“Agora já há alguma aprendizagem e mais orientações e organização, em termos nacionais e dentro de cada escola, o que permite que o trabalho seja menos difícil, mas sempre com muitas lacunas, porque esta não é uma situação normal de trabalho entre professores e alunos”, disse Mário Nogueira à Lusa.

O terceiro período arranca na terça-feira para mais de um milhão de alunos do ensino básico e secundário, mas as aulas são retomadas à distância, à semelhança daquilo que foram as duas últimas semanas do segundo período, com ensino através de plataformas digitais.

As aulas presenciais de todos os estabelecimentos de ensino estão suspensas desde 16 de março, por decisão do Governo, como forma de conter a propagação do novo coronavírus e para a maioria dos alunos do ensino obrigatório vão manter-se assim até ao final do ano letivo.

Para o secretário-geral da Fenprof, as duas últimas semanas do segundo período, e as primeiras à distância, foram “semanas absolutamente imprevistas”, para as quais os docentes não estavam preparados, mas representaram também um período de adaptação e aprendizagem que permite que agora o trabalho seja menos tumultuoso.

Por outro lado, acrescentou, os professores também avançam para este último período com mais orientações, tanto das escolas como da tutela, e com mais meios de apoio, como a transmissão de conteúdos educativos na RTP Memória, que servirão de complemento ao trabalho dos docentes.

Mário Nogueira reforçou, no entanto, que é importante que os temas desses conteúdos sejam dados a conhecer aos docentes antecipadamente, para que possam preparar as aulas em concordância com as emissões e aprofundar junto dos alunos os temas que sejam tratados na televisão.

“Já houve algumas orientações gerais, mas os conteúdos mais concretos ainda não foram comunicados.
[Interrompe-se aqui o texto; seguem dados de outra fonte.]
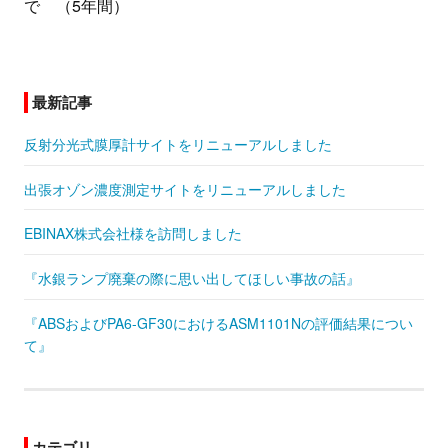
で （5年間）
最新記事
反射分光式膜厚計サイトをリニューアルしました
出張オゾン濃度測定サイトをリニューアルしました
EBINAX株式会社様を訪問しました
『水銀ランプ廃棄の際に思い出してほしい事故の話』
『ABSおよびPA6-GF30におけるASM1101Nの評価結果につい
て』
カテゴリ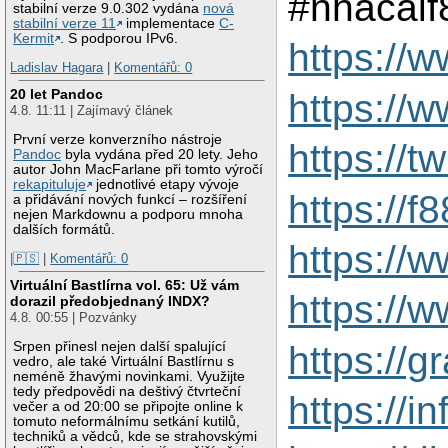
#nhacaif
stabilní verze 9.0.302 vydána
nová
stabilní verze 11
implementace
C-
Kermit
. S podporou IPv6.
https://
Ladislav Hagara
|
Komentářů: 0
20 let Pandoc
https://
4.8. 11:11 | Zajímavý článek
První verze konverzního nástroje
https://t
Pandoc
byla vydána před 20 lety. Jeho
autor John MacFarlane při tomto výročí
rekapituluje
jednotlivé etapy vývoje
https://
a přidávání nových funkcí – rozšíření
nejen Markdownu a podporu mnoha
dalších formátů.
https://
|🇵🇸
|
Komentářů: 0
Virtuální Bastlírna vol. 65: Už vám
https://
dorazil předobjednaný INDX?
4.8. 00:55 | Pozvánky
Srpen přinesl nejen další spalující
https://
vedro, ale také Virtuální Bastlírnu s
neméně žhavými novinkami. Využijte
tedy předpovědi na deštivý čtvrteční
https://i
večer a od 20:00 se připojte online k
tomuto neformálnímu setkání kutilů,
techniků a vědců, kde se strahovskými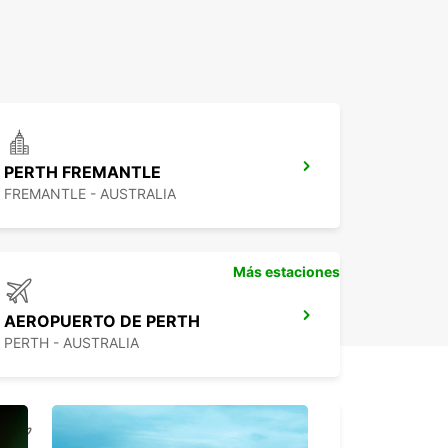
PERTH FREMANTLE
FREMANTLE - AUSTRALIA
Más estaciones
AEROPUERTO DE PERTH
PERTH - AUSTRALIA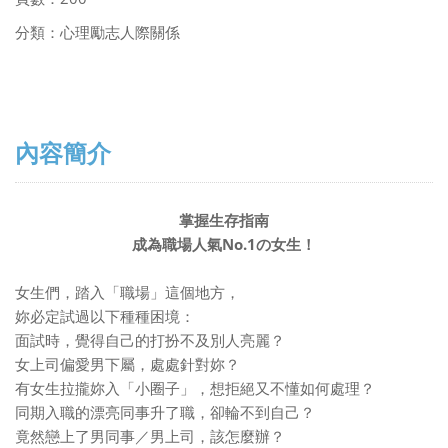
分類：心理勵志人際關係
內容簡介
掌握生存指南
No.1
成為職場人氣
の女生！
女生們，踏入「職場」這個地方，
妳必定試過以下種種困境：
面試時，覺得自己的打扮不及別人亮麗？
女上司偏愛男下屬，處處針對妳？
有女生拉攏妳入「小圈子」，想拒絕又不懂如何處理？
同期入職的漂亮同事升了職，卻輪不到自己？
竟然戀上了男同事／男上司，該怎麼辦？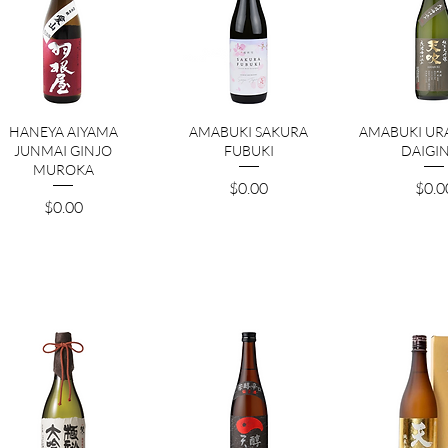
クイックビュー
クイックビュー
クイック
HANEYA AIYAMA
AMABUKI SAKURA
AMABUKI UR
JUNMAI GINJO
FUBUKI
DAIGI
MUROKA
価格
価格
$0.00
$0.0
価格
$0.00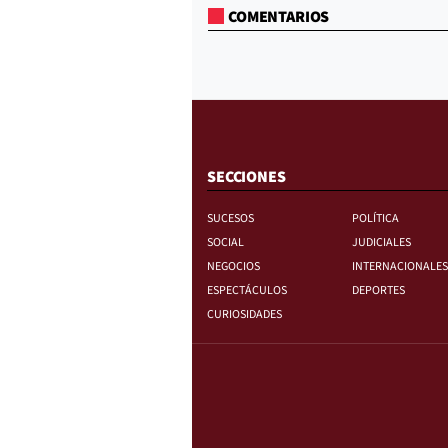
COMENTARIOS
SECCIONES
SUCESOS
POLÍTICA
SOCIAL
JUDICIALES
NEGOCIOS
INTERNACIONALES
ESPECTÁCULOS
DEPORTES
CURIOSIDADES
Esperamos que esta semana isso possa ser enviado aos professores”, sublinhou.

O dirigente sindical considerou ainda que por muito esforço que seja feito pelo Governo e por todos dentro da comunidade escolar, o ensino à distância ficará sempre aquém do trabalho presencial e, por isso, seria importante que o terceiro período fosse, sobretudo, de consolidação de conhecimentos.

Reforçando uma preocupação que a Fenprof tem vindo a transmitir desde que os alunos e professores transitaram para o modelo de ensino à distância, Mário Nogueira sublinhou que não existem condições para trabalhar novas matérias de maior complexidade e, por isso, muitas delas terão que transitar para o próximo ano letivo.

“O Governo fala no prolongamento do terceiro período até 26 de junho, mas isso não vai garantir que todos os conteúdos do currículo tenham sido abordados, isso não vai ser possível”.

O Governo anunciou na quinta-feira que os alunos do 1.º ao 10.º ano de escolaridade não vão regressar às escolas até ao final do ano letivo e que as aulas presenciais dos alunos dos 11.º e 12.º ano continuam, para já, suspensas, devido à pandemia da covid-19.